Assignment
Print the lines running from the line that contains "e estas conexiones, y" up to and including the line that contains "y para segmentos altamente especializados.", reproducing them precisely.

Given records
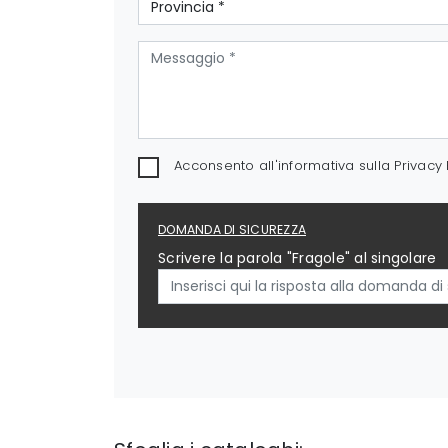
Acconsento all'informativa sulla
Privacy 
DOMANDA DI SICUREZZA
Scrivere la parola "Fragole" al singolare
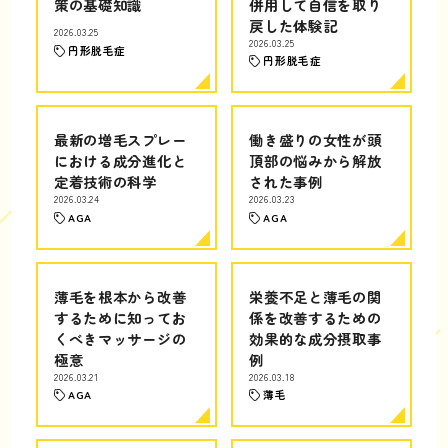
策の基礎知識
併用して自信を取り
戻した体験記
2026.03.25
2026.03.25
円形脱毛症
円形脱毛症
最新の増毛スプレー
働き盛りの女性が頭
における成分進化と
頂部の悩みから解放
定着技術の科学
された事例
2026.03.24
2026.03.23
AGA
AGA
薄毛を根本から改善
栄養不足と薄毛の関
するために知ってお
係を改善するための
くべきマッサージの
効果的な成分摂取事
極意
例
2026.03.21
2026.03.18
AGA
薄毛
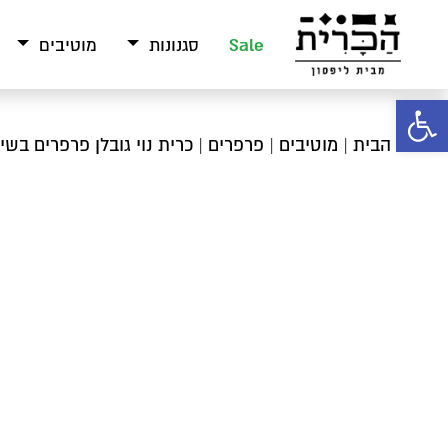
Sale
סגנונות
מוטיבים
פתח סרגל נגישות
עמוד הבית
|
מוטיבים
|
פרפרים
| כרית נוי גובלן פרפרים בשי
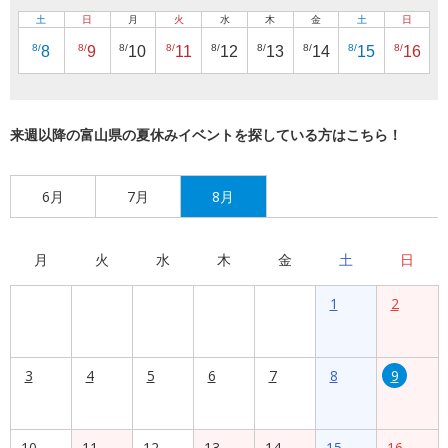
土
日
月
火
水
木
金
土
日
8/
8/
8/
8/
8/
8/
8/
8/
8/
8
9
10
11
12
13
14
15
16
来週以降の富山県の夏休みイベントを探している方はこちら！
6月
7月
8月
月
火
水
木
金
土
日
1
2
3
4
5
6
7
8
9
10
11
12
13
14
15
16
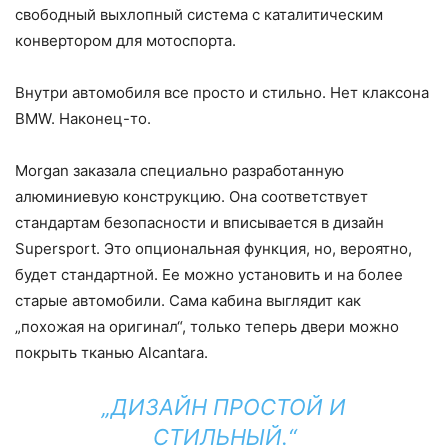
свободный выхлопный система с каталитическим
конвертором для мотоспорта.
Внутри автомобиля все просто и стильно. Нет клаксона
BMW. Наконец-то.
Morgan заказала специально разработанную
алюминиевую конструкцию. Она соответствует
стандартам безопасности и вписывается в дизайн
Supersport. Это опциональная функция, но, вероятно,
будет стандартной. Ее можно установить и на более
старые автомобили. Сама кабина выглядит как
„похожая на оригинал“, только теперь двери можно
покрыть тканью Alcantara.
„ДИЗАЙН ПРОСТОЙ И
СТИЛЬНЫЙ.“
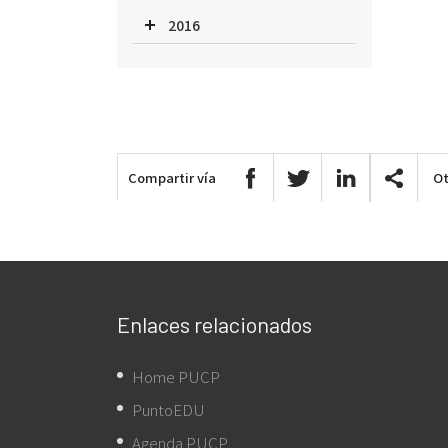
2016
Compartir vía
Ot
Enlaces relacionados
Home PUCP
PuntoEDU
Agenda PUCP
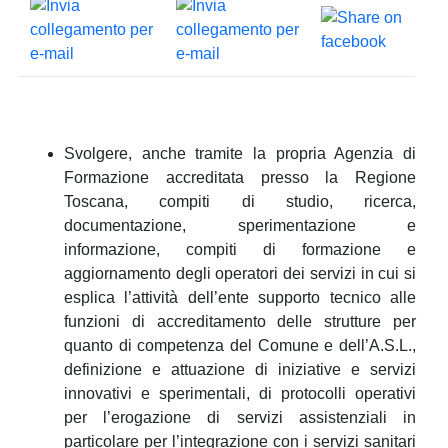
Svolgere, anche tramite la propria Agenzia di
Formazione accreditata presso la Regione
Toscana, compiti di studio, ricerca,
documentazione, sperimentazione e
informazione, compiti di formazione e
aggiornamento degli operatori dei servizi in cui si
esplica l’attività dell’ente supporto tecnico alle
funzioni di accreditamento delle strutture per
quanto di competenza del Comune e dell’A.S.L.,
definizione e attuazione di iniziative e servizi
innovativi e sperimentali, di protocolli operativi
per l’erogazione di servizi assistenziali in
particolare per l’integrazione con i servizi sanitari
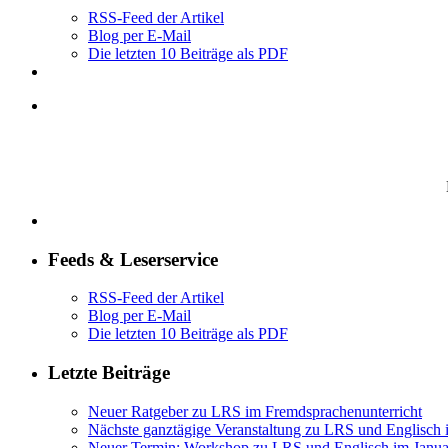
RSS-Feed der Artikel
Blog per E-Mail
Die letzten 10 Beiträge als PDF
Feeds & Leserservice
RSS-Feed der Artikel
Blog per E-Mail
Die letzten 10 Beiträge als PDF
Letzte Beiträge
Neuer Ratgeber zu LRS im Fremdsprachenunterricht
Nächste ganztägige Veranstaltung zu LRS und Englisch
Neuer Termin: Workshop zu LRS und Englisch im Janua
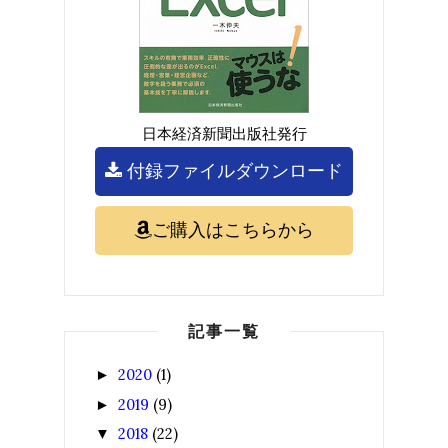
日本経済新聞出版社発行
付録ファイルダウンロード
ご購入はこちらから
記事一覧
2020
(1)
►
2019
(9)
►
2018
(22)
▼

* * *

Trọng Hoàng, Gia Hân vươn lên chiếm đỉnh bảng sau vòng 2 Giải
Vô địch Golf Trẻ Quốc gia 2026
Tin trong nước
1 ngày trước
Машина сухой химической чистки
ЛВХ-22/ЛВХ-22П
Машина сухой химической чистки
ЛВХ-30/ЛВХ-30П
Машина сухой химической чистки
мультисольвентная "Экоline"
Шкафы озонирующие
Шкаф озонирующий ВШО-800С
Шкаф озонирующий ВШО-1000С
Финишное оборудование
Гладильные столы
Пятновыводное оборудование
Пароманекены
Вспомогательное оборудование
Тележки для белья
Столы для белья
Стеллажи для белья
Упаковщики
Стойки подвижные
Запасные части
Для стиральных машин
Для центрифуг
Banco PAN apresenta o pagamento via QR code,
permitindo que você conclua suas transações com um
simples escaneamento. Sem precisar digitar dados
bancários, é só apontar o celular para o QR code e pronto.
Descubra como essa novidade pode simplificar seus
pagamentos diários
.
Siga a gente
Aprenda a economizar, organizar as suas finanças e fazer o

* * *

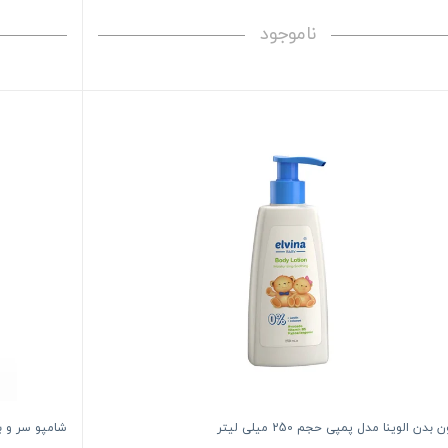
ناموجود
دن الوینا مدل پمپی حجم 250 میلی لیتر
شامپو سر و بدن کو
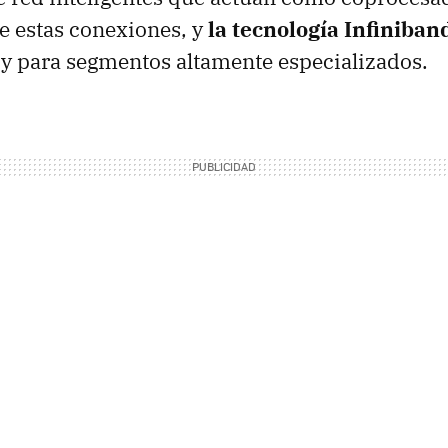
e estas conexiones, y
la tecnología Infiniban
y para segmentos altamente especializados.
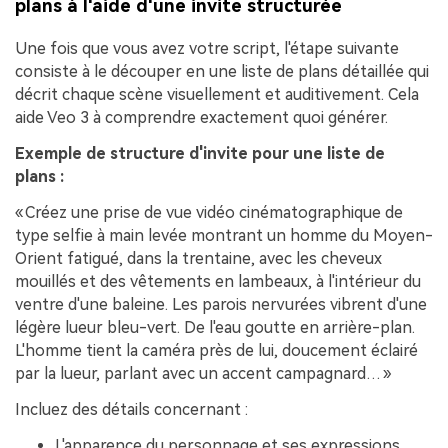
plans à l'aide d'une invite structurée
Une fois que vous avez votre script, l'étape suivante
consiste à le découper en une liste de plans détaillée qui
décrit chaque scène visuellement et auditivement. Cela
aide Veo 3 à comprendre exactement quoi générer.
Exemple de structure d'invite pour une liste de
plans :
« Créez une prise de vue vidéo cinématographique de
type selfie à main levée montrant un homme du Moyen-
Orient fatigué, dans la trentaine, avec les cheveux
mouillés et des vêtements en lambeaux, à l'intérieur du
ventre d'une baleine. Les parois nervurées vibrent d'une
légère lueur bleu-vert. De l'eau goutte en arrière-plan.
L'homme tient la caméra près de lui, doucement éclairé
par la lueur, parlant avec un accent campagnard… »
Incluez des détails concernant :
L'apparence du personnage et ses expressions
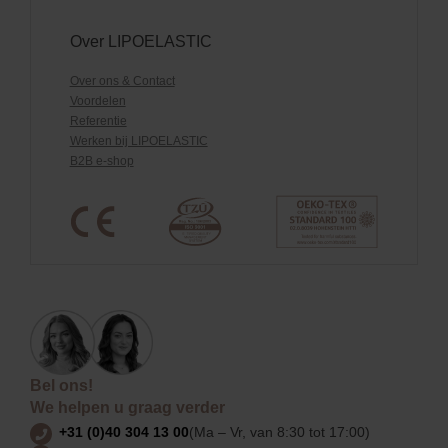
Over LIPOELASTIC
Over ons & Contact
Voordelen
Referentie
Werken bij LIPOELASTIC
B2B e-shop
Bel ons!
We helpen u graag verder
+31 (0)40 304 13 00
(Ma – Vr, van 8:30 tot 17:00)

Expected output
e estas conexiones, y
la tecnología Infiniban
y para segmentos altamente especializados.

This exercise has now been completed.